Mergers and acquisitions are common in the business world and many accounting issues must be addressed when they occur.

On July 1st, 2015, Benson Ltd's total assets and liabilities were acquired by Hedges Ltd. Benson's great attraction for Hedges was its air filter division, which Hedges believed would complement its own. The Benson air filter division was only part of the total business acquired and is regarded as a CGU.

Hedges Ltd's acquisition price was $2 million for the net assets of Benson Ltd, of which Hedges calculated that it had acquired goodwill of $240 000. The goodwill was allocated to each of the divisions, and the assets and liabilities acquired measured at fair value at acquisition date.

At 30 June 2018, the carrying amounts of the assets of the air filter division were:

Factory

$250 000

Inventories

150 000

Brand - 'Breathe E- Z'

50 000

Goodwill

50 000

New technology has seen a decrease in the value of the ‘Breathe E-Z" filters, which has seen Hedges Ltd revalue the air filter division down to $465 000 as at 30 June 2018.

Required

1. Prepare the journal entries to account for the impairment loss at 30 June 2018.
2. Prepare the journal entries as above but now assuming the value in use of the air filter business 30 June 2018 was determined to be $423 000. (Please show your workings.)

Q3

Explain the difference between ‘research' and ‘development' in relation to intangible assets? When can development outlays for intangible assets can be capitalised?

Q4 Journal entries and calculations so no word limit applies

Accounting for defined benefit superannuation plans

Connor Holdings Ltd (CHL) is a sports management company based in Sydney NSW, which specialises in the management of emerging golfers in Australia.

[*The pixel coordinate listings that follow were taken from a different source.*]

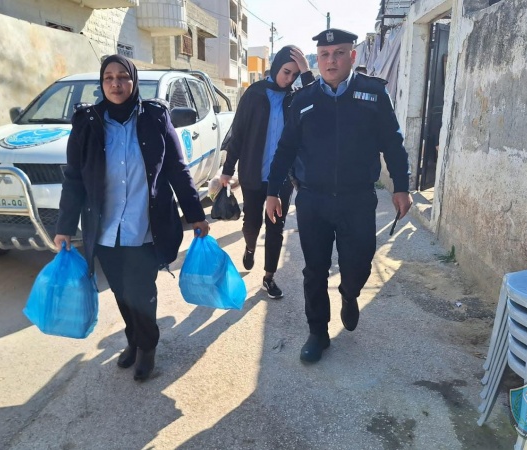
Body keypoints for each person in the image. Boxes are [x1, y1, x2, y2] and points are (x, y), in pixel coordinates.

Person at [54, 54, 210, 381]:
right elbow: (74, 178)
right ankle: (132, 339)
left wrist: (195, 214)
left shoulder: (155, 117)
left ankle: (147, 347)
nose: (116, 84)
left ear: (134, 80)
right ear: (102, 83)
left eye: (123, 77)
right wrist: (65, 227)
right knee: (122, 292)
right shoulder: (87, 123)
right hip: (105, 229)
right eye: (109, 77)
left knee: (142, 291)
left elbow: (177, 170)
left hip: (144, 227)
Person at [265, 29, 413, 364]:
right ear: (318, 59)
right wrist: (273, 192)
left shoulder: (373, 95)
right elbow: (285, 149)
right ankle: (317, 332)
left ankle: (349, 293)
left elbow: (393, 143)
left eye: (339, 53)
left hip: (357, 200)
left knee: (358, 262)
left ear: (352, 56)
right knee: (314, 269)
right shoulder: (303, 99)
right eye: (325, 54)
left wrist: (401, 187)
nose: (331, 60)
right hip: (313, 201)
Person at [220, 45, 314, 299]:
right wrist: (227, 171)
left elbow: (316, 100)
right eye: (286, 72)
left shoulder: (295, 97)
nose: (289, 79)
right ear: (275, 67)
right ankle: (250, 247)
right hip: (252, 173)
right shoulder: (255, 94)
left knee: (276, 226)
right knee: (252, 222)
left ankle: (269, 277)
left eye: (294, 75)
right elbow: (238, 133)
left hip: (282, 178)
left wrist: (306, 71)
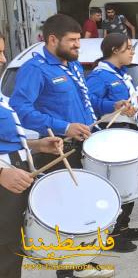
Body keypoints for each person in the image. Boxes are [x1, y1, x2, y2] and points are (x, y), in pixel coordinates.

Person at [10, 14, 115, 277]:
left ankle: (79, 260)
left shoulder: (73, 66)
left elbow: (84, 101)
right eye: (72, 41)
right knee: (64, 211)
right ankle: (66, 269)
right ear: (53, 39)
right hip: (55, 148)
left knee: (82, 205)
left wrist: (109, 110)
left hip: (83, 144)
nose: (78, 46)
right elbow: (20, 109)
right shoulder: (35, 69)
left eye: (79, 40)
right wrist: (64, 126)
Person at [86, 33, 138, 253]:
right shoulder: (100, 75)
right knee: (117, 186)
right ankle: (110, 235)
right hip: (110, 134)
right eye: (128, 48)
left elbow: (131, 108)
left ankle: (123, 226)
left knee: (130, 183)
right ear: (114, 51)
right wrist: (113, 105)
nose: (131, 51)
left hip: (127, 133)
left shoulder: (121, 74)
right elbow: (90, 102)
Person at [0, 34, 65, 278]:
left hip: (12, 185)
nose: (4, 59)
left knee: (11, 253)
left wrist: (36, 145)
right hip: (4, 182)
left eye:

CHL has a superannuation plan for its agents and uses the defined benefit model.

CHL provides the following information on the defined benefit plan.

 

2017

$

Present value of the defined benefit obligation 1 July 2016

10 000 000

Fair value of plan assets 1 July 2016

9 500 000

Current service cost

1 150 000

Contributions paid by CHL to the fund during the year

1 000 000

Benefits paid by the fund during the year

1 200 000

Present value of the defined benefit obligation 30 June 2017

10 750 000

Fair value of plan assets at 30 June 2017

10 047 500

Additional information

(a) No past service costs were incurred during the year ended 30 June 2017.

(b) The interest rate used to measure the present value of defined benefits at 30 June 2016 was 9%.

(c) The interest rate used to measure the present value of defined benefits at 30 June 2017 was 10%.

(d) There was an actuarial gain pertaining to the present value of the defined benefit obligation as a result of an increase in the interest rate.

(e) The only re-measurement affecting the fair value of plan assets is the return on plan assets.

(f) The asset ceiling was nil at 30 June 2016 and 30 June 2017.

(g) All contributions received by the funds were paid by CHL. Employees make no contributions.

Required

1. Calculate the surplus or deficit of CHL's defined benefit plan at 30 June 2017.

2. Calculate the net defined benefit asset or liability that should be recognised by CHL at 30 June 2017.

3. Determine the net interest for the year ended 30 June 2017.

4. Determine the actuarial gain or loss for the defined benefit obligation for the year ended 30 June 2017.

5. Calculate the return on plan assets, excluding any amount recognised in net interest, for the year ended 30 June 2017.

6. Present a reconciliation of the opening balance to the closing balance of the net defined benefit liability (asset), showing separate reconciliations for plan assets and the present value of the defined benefit obligation.

7. Prepare a summary journal entry to account for the defined benefit superannuation plan in the books of CHL for the year ended 30 June 2017.